Text shown:
◇ ◇ ◇

In theory, the smartphone is a godsend. It provides us with a resource that, throughout most of human history, has been completely unattainable: instantaneous connection. Yet, much like the potato chip, which provides us with excessive portions of the salt and fat that we have been hardwired to crave, the smartphone’s greatest attribute is also its greatest flaw. Because, now that smartphones are ubiquitous, we are living in a futuristic world in which, contrary to Mick Jagger’s prophetic wisdom, we can always get what we want. But when we get what we want, we don’t get what we need and we end up wanting even more.

The makers of our smartphones understand this fundamental insatiability, as do the men (and women) turning the proverbial dials at Facebook, Snapchat, Twitter, Instagram and all of the other companies that have come to define our lives. These companies are businesses and their customers are not us, they are their advertisers. The more time we spend exposed to their advertisements, the more prosperous they become. In other words, these companies’ most valuable commodity is our time.

◇ ◇ ◇

Provided data:
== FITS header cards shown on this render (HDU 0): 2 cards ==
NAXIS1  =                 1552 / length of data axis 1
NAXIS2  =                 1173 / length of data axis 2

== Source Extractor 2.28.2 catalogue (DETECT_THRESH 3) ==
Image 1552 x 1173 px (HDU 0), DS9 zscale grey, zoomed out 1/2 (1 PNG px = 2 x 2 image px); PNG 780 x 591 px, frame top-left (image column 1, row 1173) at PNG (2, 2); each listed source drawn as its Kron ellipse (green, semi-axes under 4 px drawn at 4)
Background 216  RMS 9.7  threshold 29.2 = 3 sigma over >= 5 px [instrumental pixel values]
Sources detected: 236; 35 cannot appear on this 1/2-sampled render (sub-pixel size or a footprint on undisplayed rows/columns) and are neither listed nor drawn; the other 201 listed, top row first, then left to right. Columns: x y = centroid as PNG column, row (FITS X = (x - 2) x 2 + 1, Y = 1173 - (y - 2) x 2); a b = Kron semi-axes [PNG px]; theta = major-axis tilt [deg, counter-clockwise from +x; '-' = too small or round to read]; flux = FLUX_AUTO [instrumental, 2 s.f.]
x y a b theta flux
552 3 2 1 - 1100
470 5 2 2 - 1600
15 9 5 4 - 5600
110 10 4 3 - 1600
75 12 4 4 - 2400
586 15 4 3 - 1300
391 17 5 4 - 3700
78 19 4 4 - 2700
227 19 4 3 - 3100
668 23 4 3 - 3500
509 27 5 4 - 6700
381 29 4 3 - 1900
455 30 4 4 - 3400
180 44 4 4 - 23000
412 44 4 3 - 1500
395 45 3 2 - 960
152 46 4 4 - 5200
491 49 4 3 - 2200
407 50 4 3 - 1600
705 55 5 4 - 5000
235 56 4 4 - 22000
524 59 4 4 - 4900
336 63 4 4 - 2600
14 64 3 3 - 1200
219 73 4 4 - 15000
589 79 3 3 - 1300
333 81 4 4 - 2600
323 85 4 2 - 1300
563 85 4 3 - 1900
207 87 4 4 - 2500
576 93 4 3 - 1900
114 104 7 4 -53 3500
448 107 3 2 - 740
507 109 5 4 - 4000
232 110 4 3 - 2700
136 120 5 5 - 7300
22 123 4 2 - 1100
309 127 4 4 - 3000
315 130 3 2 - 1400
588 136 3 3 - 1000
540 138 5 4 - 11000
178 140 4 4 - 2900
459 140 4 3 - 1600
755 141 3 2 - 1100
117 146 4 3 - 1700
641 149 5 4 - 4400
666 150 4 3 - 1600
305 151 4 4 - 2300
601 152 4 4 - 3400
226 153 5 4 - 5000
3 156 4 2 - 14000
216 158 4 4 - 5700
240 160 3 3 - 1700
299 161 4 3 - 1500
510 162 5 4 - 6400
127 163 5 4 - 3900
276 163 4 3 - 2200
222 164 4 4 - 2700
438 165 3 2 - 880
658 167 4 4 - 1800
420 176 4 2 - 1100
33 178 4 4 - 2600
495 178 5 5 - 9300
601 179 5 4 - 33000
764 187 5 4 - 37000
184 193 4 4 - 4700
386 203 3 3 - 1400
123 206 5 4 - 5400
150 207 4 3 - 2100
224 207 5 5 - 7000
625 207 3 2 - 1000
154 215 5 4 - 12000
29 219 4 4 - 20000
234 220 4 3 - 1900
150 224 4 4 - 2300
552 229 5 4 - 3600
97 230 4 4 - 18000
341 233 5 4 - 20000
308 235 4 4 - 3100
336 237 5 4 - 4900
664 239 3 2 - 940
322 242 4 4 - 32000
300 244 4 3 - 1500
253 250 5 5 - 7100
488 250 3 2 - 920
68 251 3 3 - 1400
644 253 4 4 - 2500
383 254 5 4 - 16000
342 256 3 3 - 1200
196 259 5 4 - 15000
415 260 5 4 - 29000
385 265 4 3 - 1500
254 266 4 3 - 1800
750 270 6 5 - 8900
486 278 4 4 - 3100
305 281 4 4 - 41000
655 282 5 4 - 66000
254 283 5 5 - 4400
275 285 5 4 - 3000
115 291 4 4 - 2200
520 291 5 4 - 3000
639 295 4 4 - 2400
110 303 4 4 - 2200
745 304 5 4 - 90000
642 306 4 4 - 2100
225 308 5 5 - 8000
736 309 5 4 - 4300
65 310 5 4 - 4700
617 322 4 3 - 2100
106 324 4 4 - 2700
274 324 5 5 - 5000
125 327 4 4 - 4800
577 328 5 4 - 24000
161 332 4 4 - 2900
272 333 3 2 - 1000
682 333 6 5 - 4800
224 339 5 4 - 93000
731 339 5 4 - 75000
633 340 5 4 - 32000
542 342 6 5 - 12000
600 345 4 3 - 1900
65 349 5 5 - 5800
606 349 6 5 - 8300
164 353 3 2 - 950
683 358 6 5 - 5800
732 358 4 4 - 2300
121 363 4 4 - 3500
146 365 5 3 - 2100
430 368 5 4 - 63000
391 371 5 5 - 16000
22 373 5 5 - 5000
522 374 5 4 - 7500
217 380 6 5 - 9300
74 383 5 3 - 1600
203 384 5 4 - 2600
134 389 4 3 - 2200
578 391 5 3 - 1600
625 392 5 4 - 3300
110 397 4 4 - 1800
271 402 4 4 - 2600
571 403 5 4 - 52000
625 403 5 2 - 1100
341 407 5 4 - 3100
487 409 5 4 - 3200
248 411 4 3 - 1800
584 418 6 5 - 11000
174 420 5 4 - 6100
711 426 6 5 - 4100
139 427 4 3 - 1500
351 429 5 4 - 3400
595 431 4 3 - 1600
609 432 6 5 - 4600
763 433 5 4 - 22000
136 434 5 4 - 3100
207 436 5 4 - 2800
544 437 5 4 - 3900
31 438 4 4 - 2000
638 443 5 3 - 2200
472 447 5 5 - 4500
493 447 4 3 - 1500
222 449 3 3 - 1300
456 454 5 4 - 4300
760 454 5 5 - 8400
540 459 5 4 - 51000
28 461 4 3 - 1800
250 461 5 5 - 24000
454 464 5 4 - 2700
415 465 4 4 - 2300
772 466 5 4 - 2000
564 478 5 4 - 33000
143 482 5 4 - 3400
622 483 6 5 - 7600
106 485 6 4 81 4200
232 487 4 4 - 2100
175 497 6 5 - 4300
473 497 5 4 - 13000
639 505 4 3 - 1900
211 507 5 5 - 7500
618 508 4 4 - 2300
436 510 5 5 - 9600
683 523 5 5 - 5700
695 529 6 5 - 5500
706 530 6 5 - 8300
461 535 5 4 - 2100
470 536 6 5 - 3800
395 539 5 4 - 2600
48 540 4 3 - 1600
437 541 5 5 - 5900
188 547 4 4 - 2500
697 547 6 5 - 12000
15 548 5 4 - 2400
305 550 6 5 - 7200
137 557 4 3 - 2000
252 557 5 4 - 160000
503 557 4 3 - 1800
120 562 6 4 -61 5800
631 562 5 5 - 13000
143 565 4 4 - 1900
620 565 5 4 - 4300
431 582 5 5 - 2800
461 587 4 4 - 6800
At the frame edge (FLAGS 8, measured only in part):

◇ ◇ ◇

Problems to solve:
A - State whether each statement below agrees with the passage on smartphones, answering yes or no and quoting the words of the passage that settle it: (i) the customers of companies such as Facebook are their advertisers; (ii) the smartphone's greatest attribute and its greatest flaw are two different things; (iii) instantaneous connection was available for most of human history.
B - Carry the passage on smartphones forward, starting right after its final sentence.

Answer list:
A -
(i) Yes: "their customers are not us, they are their advertisers."
(ii) No: "the smartphone’s greatest attribute is also its greatest flaw."
(iii) No: "throughout most of human history, has been completely unattainable: instantaneous connection."

B -
The average person checks their phone 150 times per day. This is because these devices and the applications on them are specifically designed to be addictive. Not only are they designed to be addictive, but to specifically target certain demographics. “Everyone innately responds to social approval,” says design ethicist Tristan Harris. “But some demographics (teenagers) are more vulnerable to it than others. That’s why it’s so important to recognize how powerful designers are when they exploit this vulnerability.”

If you’re interested in the mechanics of how these companies use behavioral psychology to manipulate us, the organization Time Well Spent (founded by the aforementioned Tristan Harris), is as good a place as any to start.  But, intuitively, you are probably already aware of the fact that your phone is addictive. The moments you spend refreshing your Facebook newsfeed or scrolling through photographs on Instagram rarely seem to enhance the quality of your life; your decision to check your notifications is not always an assiduous one.

You are probably also aware of another fact: The smartphone has become so deeply ingrained in our lives that questioning its status seems nonsensical. The paradox inherent in this is that, to advocate for change in social media, you have to be engaged with social media; whatever problems you may have with the medium, your life is defined by it already. Mine certainly is. When this article is published, I will check my phone constantly to see what response it garners. I, while critical of the technology, am as much a part of the problem as anyone else.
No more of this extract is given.